Libbdvmi aims to provide a very efficient way of working with Xen to access guest information in an OS-agnostic manner:
- it only connects an introspection logic component to the guest, leaving on-the-fly OS detection and decision-making to it;
- provides a xenstore-based way to know when a guest has been started or stopped;
- has as few external library dependencies as possible – to that end, where LibVMI has used Glib for caching, we’ve only used STL containers, and the only other dependencies are libxenctrl and libxenstore;
- allows mapping guest pages from userspace, with the caveat that this implies mapping a single page for writing, where LibVMI’s buffer-based writes would possibly touch several non-contiguous pages;
- it works as fast as possible – we get a lot of events, so any unnecessary userspace / hypervisor context switches may incur unacceptable penalties (this is why one of our first patches had vm_events carry interesting register values instead of querying the quest from userspace after receiving the event);
- last but not least, since the Xen vm_event code has been in quite a bit of flux, being able to immediately modify the library code to suit a new need, or to update the code for a new Xen version, has been a bonus to the project’s development pace.
We hope that the community will find it useful, and welcome discussion!
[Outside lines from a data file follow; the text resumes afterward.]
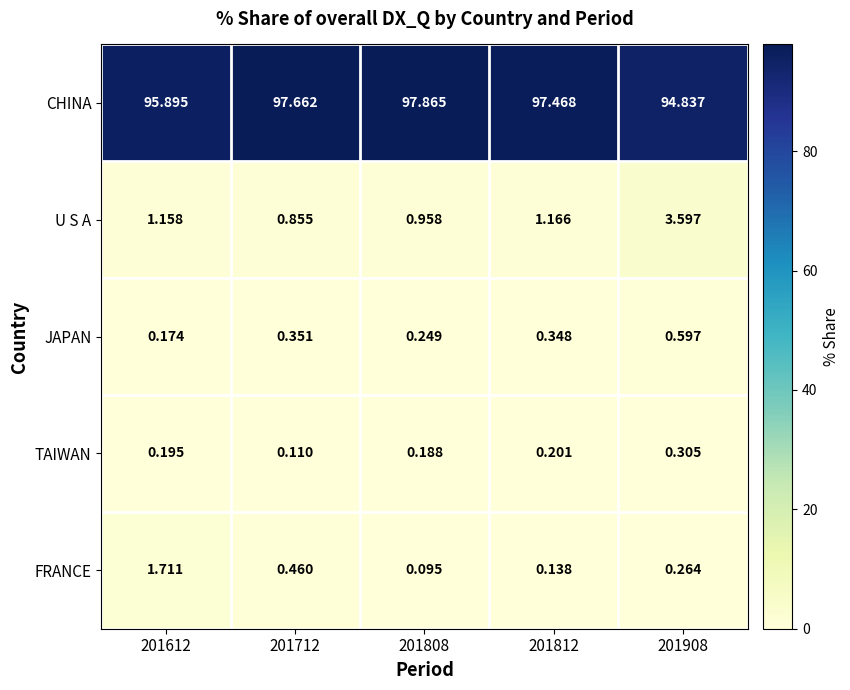

At 201908, list the series in order from smallest to largest.

FRANCE, TAIWAN, JAPAN, U S A, CHINA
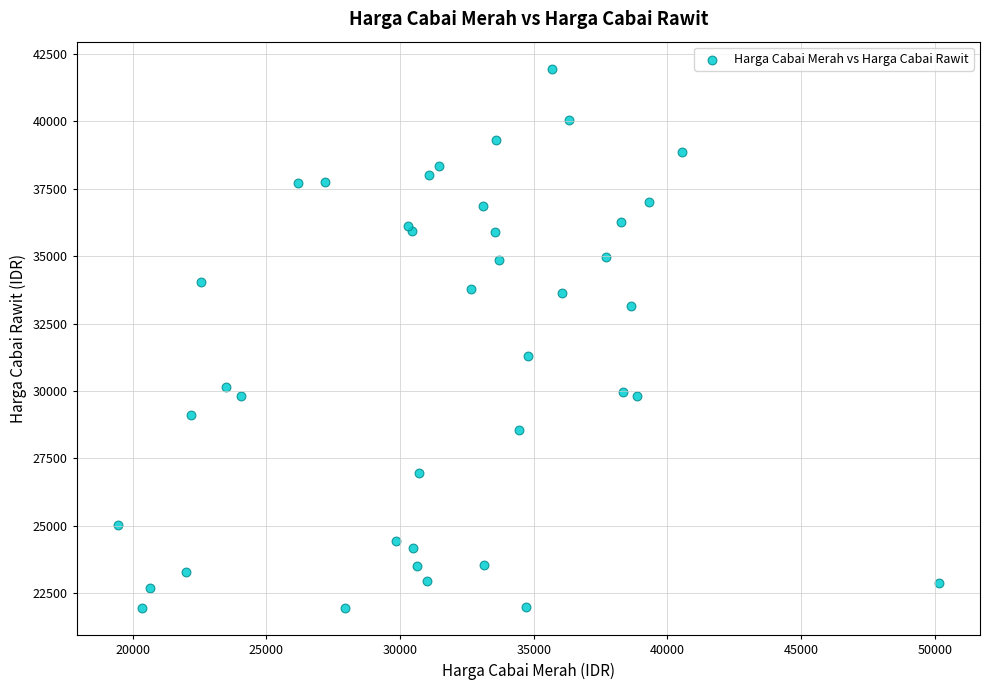

What Y value in the scatter plot is closest to 31950?

31300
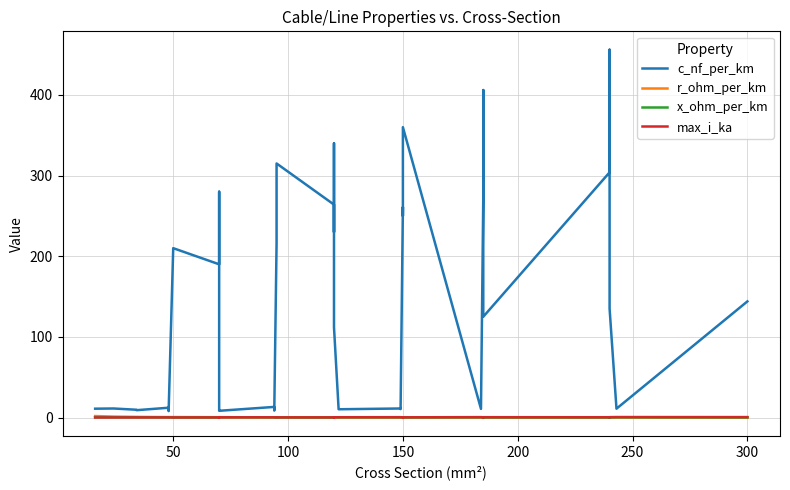

Which series has the largest total across all categories?

c_nf_per_km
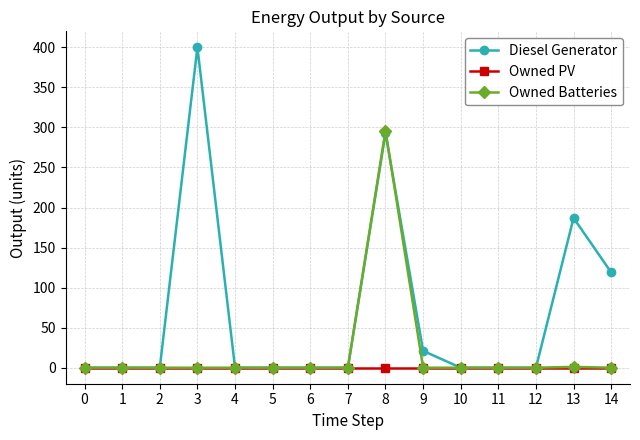

True or false: Diesel Generator has a value of 0 at 5.

True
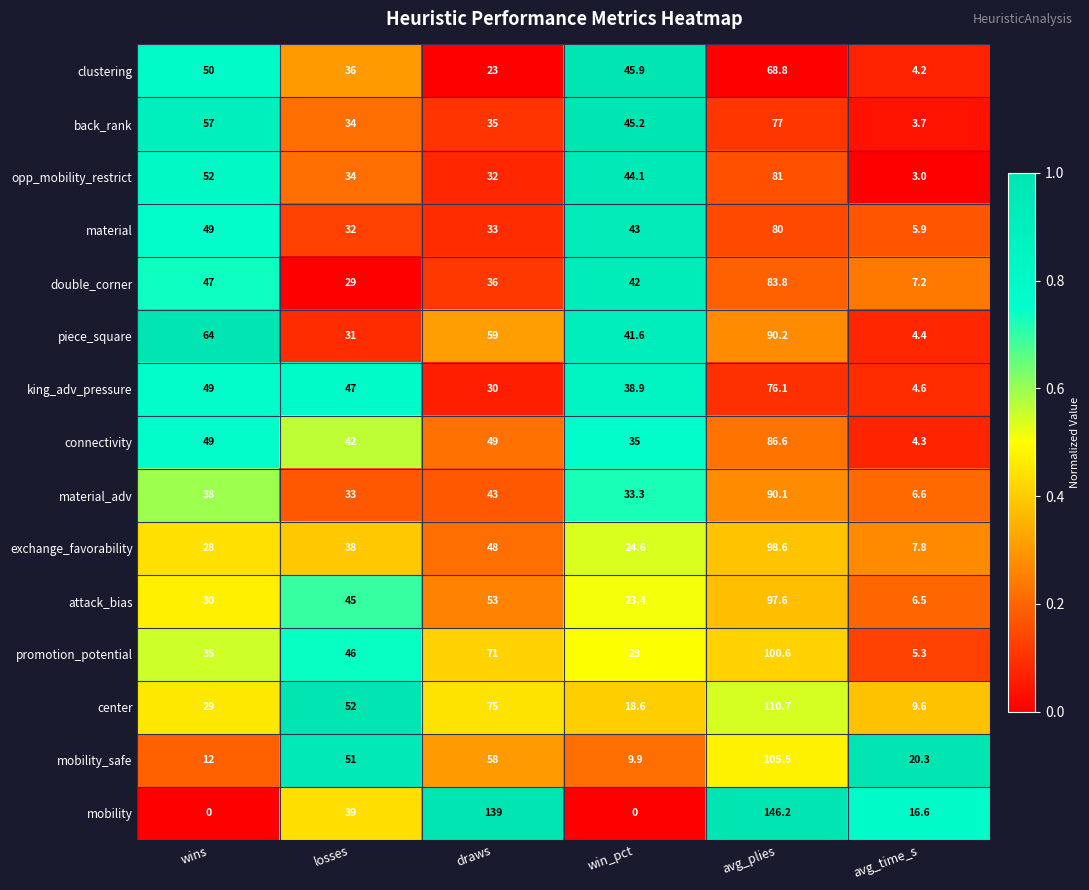

At draws, list the series in order from smallest to largest.

clustering, king_adv_pressure, opp_mobility_restrict, material, back_rank, double_corner, material_adv, exchange_favorability, connectivity, attack_bias, mobility_safe, piece_square, promotion_potential, center, mobility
It would be especially great if as much new functionality as possible makes its way into LibVMI.
Interested in learning more? Our Chief Linux Officer Mihai Dontu will be presenting “Zero-Footprint Memory Introspection with Xen” at LinuxCon North America on Wednesday, Aug. 19. Mihai is currently involved in furthering integrating Bitdefender hypervisor-based memory introspection technology with Xen. There are also two talks about Virtual Machine Introspection at the Xen Project Developer Summit: see Virtual Machine Introspection with Xen and Virtual Machine Introspection: Practical Applications.